As to scale of impoverishment, I recall that the Association of Concerned Teachers once used to call public school teachers “the new national animal,” having replaced the carabao for that dubious honor. No profession is more grossly overworked and underpaid. Which is why public schools often resemble a tiangge, the teachers supplementing their income by selling tocino and bra payable in four “gives.” But which is better than soldiers supplementing their income by enforcing drug and gambling activities and robbing banks.
But raising pay alone won’t make them better teachers, or draw better entrants to the fold, any more than raising reporters’ pay will make them less prone to corruption, or draw better-quality recruits. The only way really that you can do that is by appealing to idealism, particularly youthful idealism in the case of prospective recruits. That is not as unrealistic or unreasonable as it sounds. The best and brightest of my generation were drawn to activism like moth to flame or like knight to lonely quest on the strength of it, on the heroic notion of changing the country, if not the world, even if one had to give up one’s life for it.
There’s no lack of encouragement from the movies for such a choice in life. Only recently I saw a powerful one in the form of “Freedom Writers,” which tells of a young teacher’s miraculous feat of turning a “hopeless” group of kids mired in a culture of death and violence into achieving students. There’s a lot more where that came from.
You do need to change the environment, too, to make that choice an attractive one. The appeal of activism in my time also rested to a great extent on the public acceptance, if a violently grudging one by parents (something I can appreciate only now as a parent), of activism as a noble, if quixotic, calling. Teaching isn’t greatly admired these days, publicly or privately.

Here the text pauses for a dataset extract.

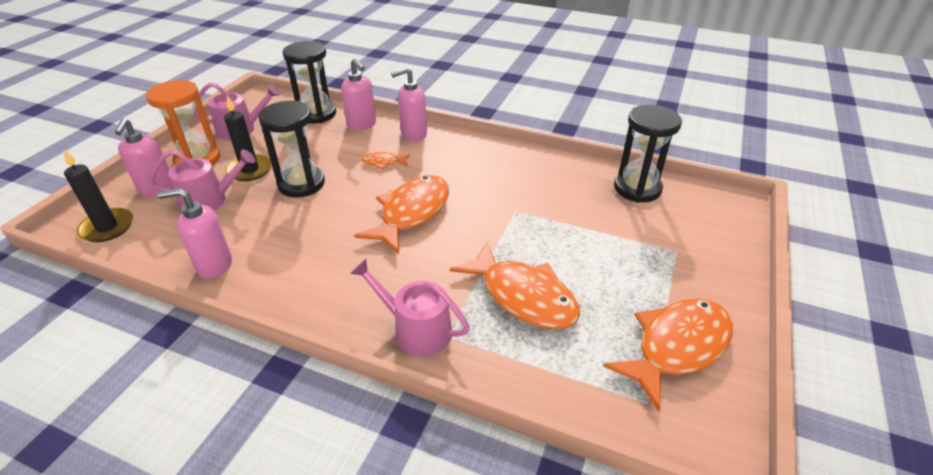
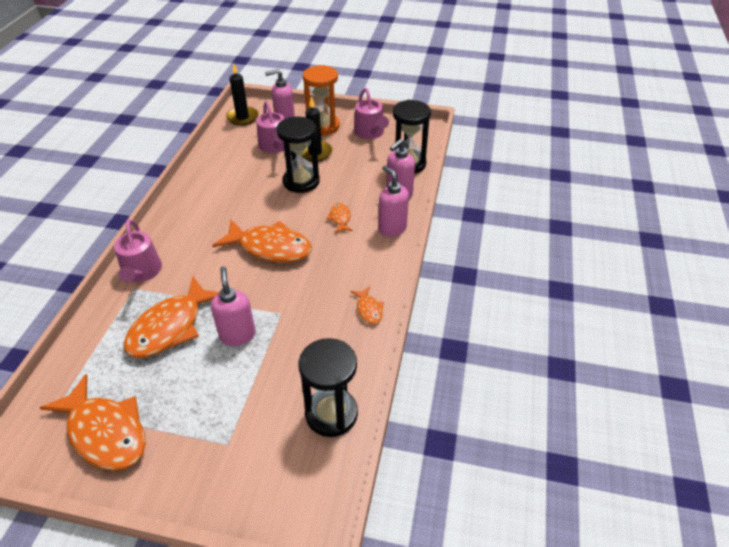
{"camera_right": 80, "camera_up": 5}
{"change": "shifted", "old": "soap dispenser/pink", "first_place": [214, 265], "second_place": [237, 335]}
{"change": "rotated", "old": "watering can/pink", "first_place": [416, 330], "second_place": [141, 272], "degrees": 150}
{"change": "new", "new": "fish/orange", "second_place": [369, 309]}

That isn’t helped by sayings, though quite witty ones, like, “People who can’t do, teach.” As horrendous, and foolish, a belief as you can find, many teachers also being great doers. In any case, I don’t know that Alexander, who did, would ever surpass -- or even come close to -- Aristotle, who taught. It’s not helped either by songs like Juan de la Cruz’s “Titser: Public Enemy Number 1” or Pink Floyd’s “The Wall” ("We don’t need no education”) at least where they are taken out of context. For all its seeming anarchy though, “Titser” is just being playful, not cruel.
Certainly, it is not helped by lauding teachers as the CEOs of schools. That is not a promotion, that is a demotion. I recall my teachers with the greatest fondness not because they managed to discipline me but because they managed to inspire me, not because they managed to put order into my life but because they managed to drive me to quest restlessly for knowledge. At their best, teachers rank among the most creative of them all, among poets, artists, and philosophers. At their best teachers produce the greatest masterpieces of all, their canvasses being young minds, vast as the universe itself, their opuses, as “Mr. Holland’s Opus” shows, being the army of students sparked with the love of learning.
At their best, teachers don’t just teach, they do.